> [Given text]
※ ※ ※

Let’s make a selection based on a country name:

print(lyr.GetFeatureCount())
lyr.SetAttributeFilter("NAME = 'Germany'")
print(lyr.GetFeatureCount())
9
1

You probably notice that the entire selection query is a string that, indicated by "". Likewise, since we are selecting by an attribute defined as string (i.e., text), that text itself needs to be formatted as such. Since the entire query already is indicated by "", we are using '' as the indication for the string inside the attribute. This is an important rule, and you will need to pay attention to that. It becomes more clear, when we select based on a more complext search query, here for example by the name of two countries. We will need to apply some SQL syntax to achieve that:

lyr.SetAttributeFilter("NAME IN ('Germany', 'Netherlands')")
print(lyr.GetFeatureCount())
2

This looks correct. Here, we make use of the SQL rule IN, but we could also run this using a slightly different rule, here by using the rule OR:

lyr.SetAttributeFilter("NAME  = 'Germany' OR NAME = 'Netherlands'")
print(lyr.GetFeatureCount())
2

For the present shapefile, these are probably the only meaningfull selections by attributes.

※ ※ ※

> [Problem A]
In the tutorial on attribute filters, which SQL rule besides IN is used to select two countries at once?
> [Problem B]
Translate this sentence from the tutorial on attribute filters into Spanish: "This is an important rule, and you will need to pay attention to that."
> [Problem C]
Continue the tutorial on attribute filters with the next part after its last sentence.

(Data excerpts)
※ ※ ※

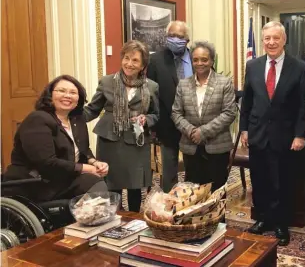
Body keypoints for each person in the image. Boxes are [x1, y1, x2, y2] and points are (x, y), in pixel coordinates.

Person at [240, 21, 305, 246]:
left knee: (283, 182)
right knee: (259, 180)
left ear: (284, 40)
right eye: (267, 38)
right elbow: (248, 101)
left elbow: (303, 104)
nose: (271, 42)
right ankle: (263, 220)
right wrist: (243, 129)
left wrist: (300, 134)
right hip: (257, 133)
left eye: (275, 38)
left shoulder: (299, 67)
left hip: (286, 136)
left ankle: (281, 224)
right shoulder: (252, 66)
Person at [2, 75, 108, 202]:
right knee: (91, 183)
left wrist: (94, 163)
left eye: (73, 92)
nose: (67, 95)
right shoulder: (38, 119)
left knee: (96, 183)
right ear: (50, 95)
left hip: (62, 180)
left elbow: (83, 150)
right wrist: (86, 168)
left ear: (78, 98)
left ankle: (98, 217)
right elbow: (47, 163)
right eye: (62, 91)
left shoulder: (77, 119)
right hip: (35, 183)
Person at [84, 40, 159, 213]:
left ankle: (133, 218)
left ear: (143, 65)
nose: (129, 64)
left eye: (135, 61)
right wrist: (68, 117)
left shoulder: (152, 87)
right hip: (110, 140)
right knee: (112, 185)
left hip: (136, 141)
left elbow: (156, 115)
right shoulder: (107, 82)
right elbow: (92, 110)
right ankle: (113, 218)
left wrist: (146, 120)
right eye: (126, 58)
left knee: (135, 185)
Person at [171, 41, 236, 191]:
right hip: (191, 146)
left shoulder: (224, 83)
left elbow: (229, 113)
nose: (200, 63)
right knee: (193, 192)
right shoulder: (183, 84)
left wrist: (203, 132)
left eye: (204, 59)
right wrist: (191, 131)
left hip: (217, 147)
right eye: (195, 59)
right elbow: (176, 113)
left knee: (216, 193)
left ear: (212, 60)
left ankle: (217, 216)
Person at [147, 20, 193, 193]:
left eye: (180, 37)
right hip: (168, 125)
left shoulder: (198, 57)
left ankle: (192, 205)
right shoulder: (155, 60)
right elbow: (151, 94)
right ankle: (170, 208)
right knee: (169, 173)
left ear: (187, 39)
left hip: (195, 125)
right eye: (172, 35)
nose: (175, 39)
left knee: (194, 170)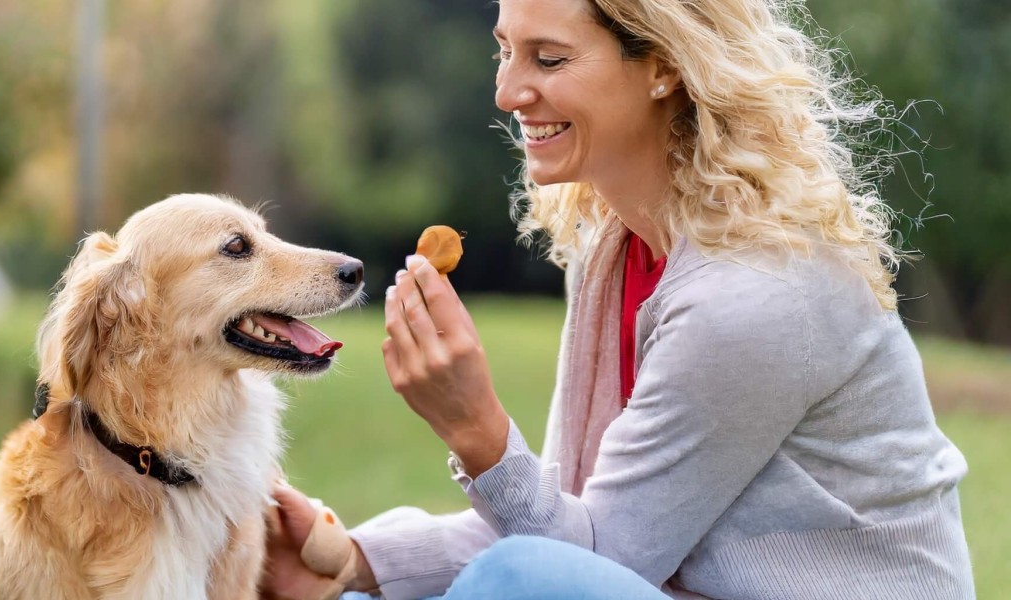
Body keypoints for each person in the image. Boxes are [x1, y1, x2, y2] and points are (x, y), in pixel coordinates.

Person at [261, 0, 976, 597]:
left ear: (664, 65)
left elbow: (586, 568)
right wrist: (351, 560)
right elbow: (575, 521)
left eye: (548, 59)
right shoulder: (619, 246)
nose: (508, 92)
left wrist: (478, 431)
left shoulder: (751, 298)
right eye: (504, 51)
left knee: (515, 576)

※ ※ ※

> [Answer A]
The OR rule.

> [Answer B]
Esta es una regla importante y tendrás que prestarle atención.

> [Answer C]
Practice!

Open a different shapefile, possibly one that you have used in a different context. Play around with different selection queries, e.g. by varying between attributes where the values are stored as string vs. integers. It is all about practice - without repeatedly doing it you won’t be able to master these tasks!

if we want to remove an attribute filter, we can pass the argument None to the selector. Though, when your goal is to make another selection, there is no need to remove a previous filter:

lyr.SetAttributeFilter(None)
print(lyr.GetFeatureCount())
9

Selections by geometries (i.e., spatial filter, select by location)#

The second way we can make selections of feature is via spatial locations. This is the more geographic spatial filter is a useful tool to reduce the number of features prior to doing any analysis with them. It is comparable to a select by location function in ArcGIS / QGIS. The genereal question that is asked in this type of analysis is: return me the number of features in a layer that intersect with the feature of another layer. This means, that we have now two elements to think of: (1) we need a second layer from which we select features based on their location, (2) we need the geometry of a feature of the first layer.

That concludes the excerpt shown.